SAS1B discovery could fundamentally alter cancer treatment
Posted: 10 September 2015 | Victoria White
The SAS1B protein appears only on egg cells and cancer cells, and could serve as a target for tiny tracking probes created using monoclonal antibodies…
Cancer cells riddled with holes and dying after treatment with an antibody drug conjugate that targets the SAS1B protein on the surface of tumour cells. CREDIT: John Herr | University of Virginia School of Medicine
Researchers from University of Virginia School of Medicine have discovered a new strategy for attacking cancer cells that could fundamentally alter the way doctors treat and prevent the deadly disease.
By more selectively targeting cancer cells, this method offers a strategy to reduce the length of and physical toll associated with current treatments.
“We think we have a way not only to more specifically target cancer cells, but a way that could become a frontline treatment for women who have cancers of many types and want to preserve fertility,” said reproduction researcher John Herr, PhD, of UVA’s Department of Cell Biology.
Herr and his research partner, Department of Obstetrics and Gynecology biologist Eusebio Pires, PhD, both specialise in germ cells – the reproductive cells that make up sperm and eggs. While researching new methods of contraception, Pires and Herr discovered a surprising link between developing egg cells and tumours.
At the time, Herr and Pires were studying a protein called SAS1B that is typically only on the surface of developing and mature egg cells. The restriction of SAS1B to growing eggs suggests strategies for developing improved female contraceptives that selectively target only the pool of growing eggs, potentially reducing unwanted side effects of current steroidal contraceptives.
Researchers found SAS1B expressed in a number of cancers
Although the team originally focused on SAS1B because of its possible use in contraception, a single piece of data in the US National Cancer Institute’s GenBank database, showing expression of SAS1B in a uterine cancer, led their team to begin a search for it on the surface of various cancer types. So far, they have found SAS1B expressed in breast, melanoma, uterine, renal, ovarian, head and neck, and pancreatic cancers. There is also evidence to suggest that it appears in bladder cancers.

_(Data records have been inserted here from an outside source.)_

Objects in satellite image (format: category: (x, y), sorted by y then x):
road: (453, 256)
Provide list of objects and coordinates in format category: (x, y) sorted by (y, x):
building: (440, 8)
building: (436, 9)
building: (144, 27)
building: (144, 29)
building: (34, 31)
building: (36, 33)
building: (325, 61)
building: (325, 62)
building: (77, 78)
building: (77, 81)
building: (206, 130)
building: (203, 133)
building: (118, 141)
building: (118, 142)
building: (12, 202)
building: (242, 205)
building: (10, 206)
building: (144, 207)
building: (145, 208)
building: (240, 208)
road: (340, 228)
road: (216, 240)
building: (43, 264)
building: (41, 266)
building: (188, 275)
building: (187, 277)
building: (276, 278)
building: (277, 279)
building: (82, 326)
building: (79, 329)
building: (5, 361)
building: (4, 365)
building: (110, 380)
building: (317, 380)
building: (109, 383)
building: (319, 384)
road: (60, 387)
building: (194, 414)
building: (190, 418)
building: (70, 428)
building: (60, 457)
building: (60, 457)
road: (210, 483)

“The research opens a new field of enquiry, termed cancer-oocyte neoantigens, and reveals a previously little know fundamental aspect of cancer – that many types of cancer, when they dysregulate or go awry, revert back and take on features of the egg, the original cell from which all the tissues in the body derive,” Herr said.
Herr and Pires have found a way to exploit this fundamental insight by developing a method for delivering medication using the SAS1B protein as a target.
Because the SAS1B protein appears only on egg cells and cancer cells, the molecule can serve as a target for tiny tracking probes created using monoclonal antibodies. Monoclonal antibodies are highly pure antibodies designed to bind to one single target protein with a uniform affinity. The monoclonal antibodies attach to any cell marked with SAS1B proteins. Then the monoclonal antibody-SAS1B complexes can function as tiny injectors for targeted medication.
“You add a SAS1B-targeted antibody with a drug on it, and within 15 minutes of contacting the cancer cells, the antibody binds at the cell surface and the antibody-SAS1B complexes begin the internalization process,” Herr said.
After about an hour, the antibody-SAS1B complexes reach compartments inside the cell and release their toxic drug payload, triggering changes leading to cell death within a few days.
The targeted drug delivery could mean a dramatic reduction in side effects
This kind of targeted drug delivery could mean a dramatic reduction in the difficult side effects of traditional cancer treatment such as hair loss, nausea, anaemia and neuropathy. Both women and men can use the treatment, which is predicted to dramatically limit unwanted side effects on healthy normal cells. For female cancer patients especially, a drug that doesn’t touch their body’s reserve of quiescent eggs could be a huge breakthrough.
While the monoclonal antibodies would have to attack the pool of growing egg cells in addition to the SAS1B positive cancer cells, the ovaries’ supply of dormant eggs would remain healthy and untouched by the treatment. This means normal ovulation could begin again once treatment is complete and oocytes are again recruited to develop and ovulate.